Saturday, October 21, 2017

Poems for the Season

—Poems and Photos by D.R. Wagner, Locke, CA


A frightful symmetry
Seen through the leaves of night trees
Just as the moon clears their confines.

I will tell you that this is only your grief
Speaking and that you do not desire death.
You will attempt to argue through drunkenness
And you will leave, sleep dressed as madness
Wraps your brain and stops the parade.

Suddenly the moon cracks open the night,
Filling it with its delicious light.
It plays with our imagination.
“I am the moon," it says.  “I am the moon.”

Most things are without sense.
We make the most of what we have,
Drive ourselves to understand in broken
Cars, demanding the extra mile.

I hear you breathing, but it does not seem
To be a rest, rather, the trough of a wave,
The catching of the moon in a glass,
The surface of a great totally transformed.


            with a line by Melissa Studdard
Of course it was a great pile,

Battlements and turrets and half-

Turrets.  Collapsed staircases.

Hundreds of rooms, most of them quite small.

One could spread one’s arms and touch the nether

Walls.  Small windows allowed quicksilver light

Into the rooms.  All color faded.  “Have you 

Learned anything by being here?  A prayer perhaps?”

I saw a small lawn with rows of cages, each

With a cloud of a different color within.
“I keep these for the various seasons,”

The vampire had said in the same tone

With which he had explained the moats

Filled with stars in nets heaped far below

The water.  “These are from the temples,”

He had said, laughing softly to himself.

Occasionally he would explain

That he needed to touch me.

But I would hand him a rock

And he would be placated for awhile.

Turning it over and over in his hands,

Studying its shape as he held it 

At arms’ length.

“You have a most interesting spine,”
He announced to me as we climbed 

Toward the halls where he kept the whirlwinds.

“Yes,” I said, “it allows me to fly or sail if I must.”

He fumbled with his keys, trying

To find those that fit the dry, yet festered

Wood he used to build the doors to those rooms.

“It took me years to find the correct wood to keep
These things here.  They love black leaves,

You know,” he added, as he slid the bones

Of the bolts aside and we watched them
Flash in great rooms lit by constant lightning


“Will you always live here?” I asked.
“I come here to pray and to recall the taste
Of lips.  I have no time to think or eat properly
Or to rest.  I keep beehives around the castle.
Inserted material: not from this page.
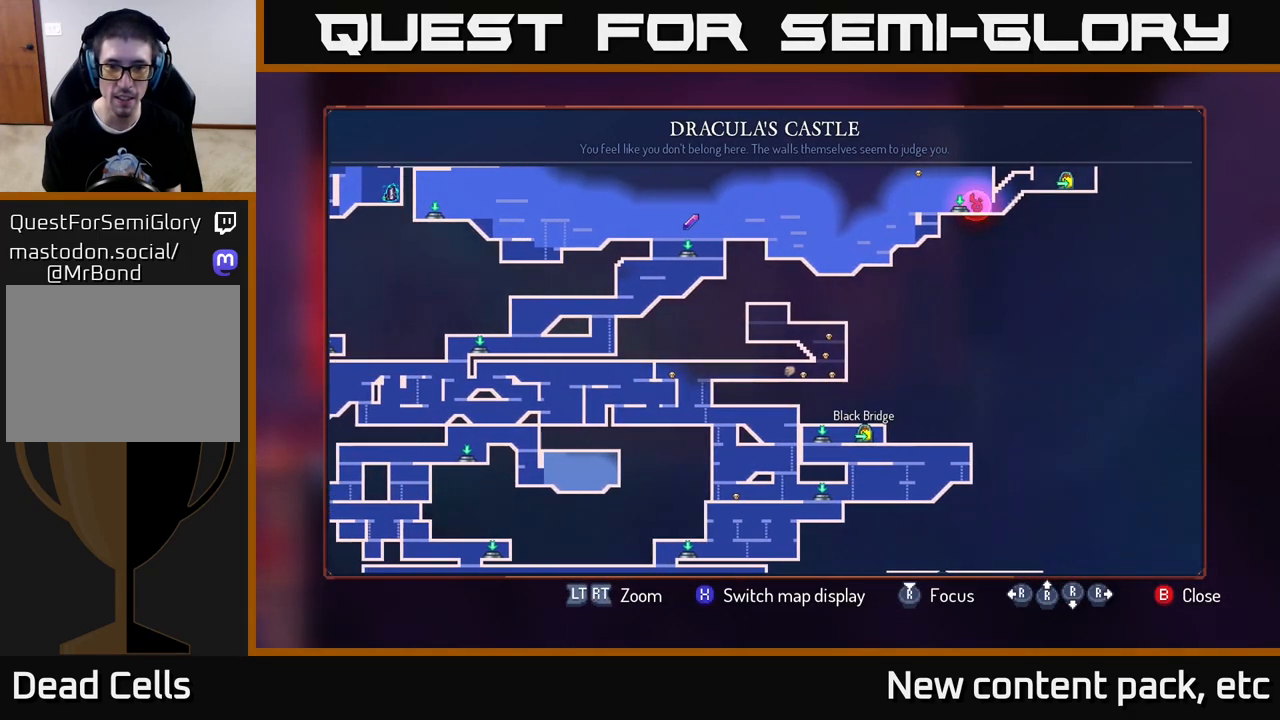
{"buttons": [], "left_stick": "center", "right_stick": "center", "events": [[117, "left_stick", "up"], [300, "left_stick", "center"]]}
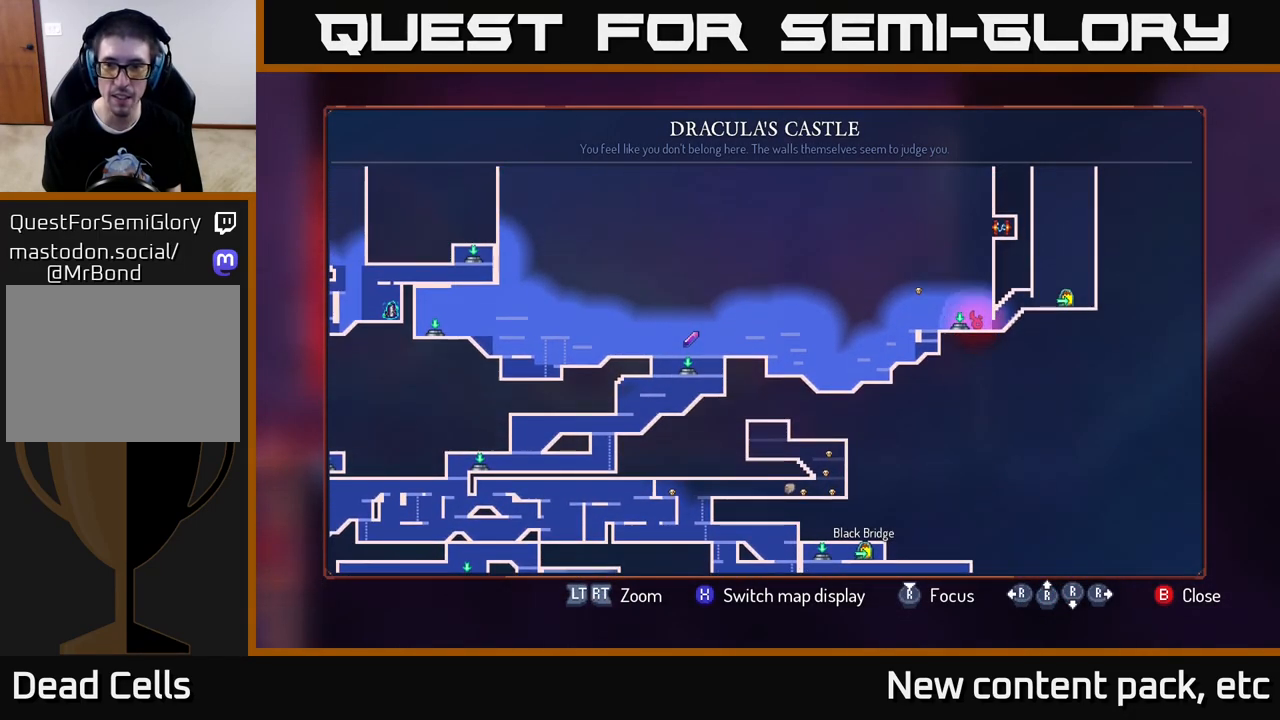
{"buttons": [], "left_stick": "right", "right_stick": "center", "events": [[83, "SELECT", "down"], [150, "SELECT", "up"], [333, "left_stick", "right"]]}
The sound soothes me, as do the rooms 

With the great waterfalls.  Come, I will show

You these rooms.  Have you a taste for blood?”

 The Moon


As I crested the hill
I found the moon asleep
In a small hollow, nestled
Just below the tops of a grove
Of oak trees.  The moon was
To have been up an hour ago.
The light coming through the branches,
That quiet music the moon always makes.

Tonight your skin tasted like
Lime juice and orange blossoms.
I have moments like this where
Everything seems possible for an instant.

I wasn’t supposed to tell
You about the moon, but I had
To.  I thought maybe you would
Go there with me sometime.

I know the exact place it was
Resting.  I could hold you there.
We could pretend we have always
Known things like this.
We could sing a moon song.

 The Moon Over the Horseshoe or
Canadian Falls


Star poked me in the eye.

The coyotes heard it.

I could barely move.

Tiny lights reminded me

I was alone.

I think I am dead.
I died in a dream

With my mother
Talking to me.

And I laughed.
I laughed.

For I was alive.

I could feel myself cry out

And I knew my name

When they called.

And then we were

On the beach

Building sandcastles

And you remembered
My name.

And then they took
It all away from me.

The blank look

The waves have
As they touch my skin.

The lights in the town

Are charms.

They visit above the voices

Of the coyotes,

The questioning owls.

These are the voices
In my heart.

I trust you will tell no one.

 The Moon in Oakland


Heaven dare not look too long
When soft, my darling, says the moon,
The stars, the whirling balls of stone
That are the planets, to their sleep.
For soft is the song that rises, clouding
Those towers that are praising in those
Fell halls full of angel wings and dawn.

Heaven dare not keep the night long
From around her shoulders where she
Wears it like the cloak it is and
Brings it to our bed, still full of stars
And singing, such shining is herself.
I gaze upon that which angels fear
May tear them from the face of God,
Even for a moment, such is my darling
In her sweet good-nights before we sleep.


Today’s LittleNip:
There is nothing you
can see that is not a flower;
there is nothing you can think
that is not the moon.



Our thanks to D.R. Wagner for today’s poems and photos, all of which were previously posted in Medusa’s Kitchen. (D.R. was feeling poorly on Friday and needed time to recuperate.)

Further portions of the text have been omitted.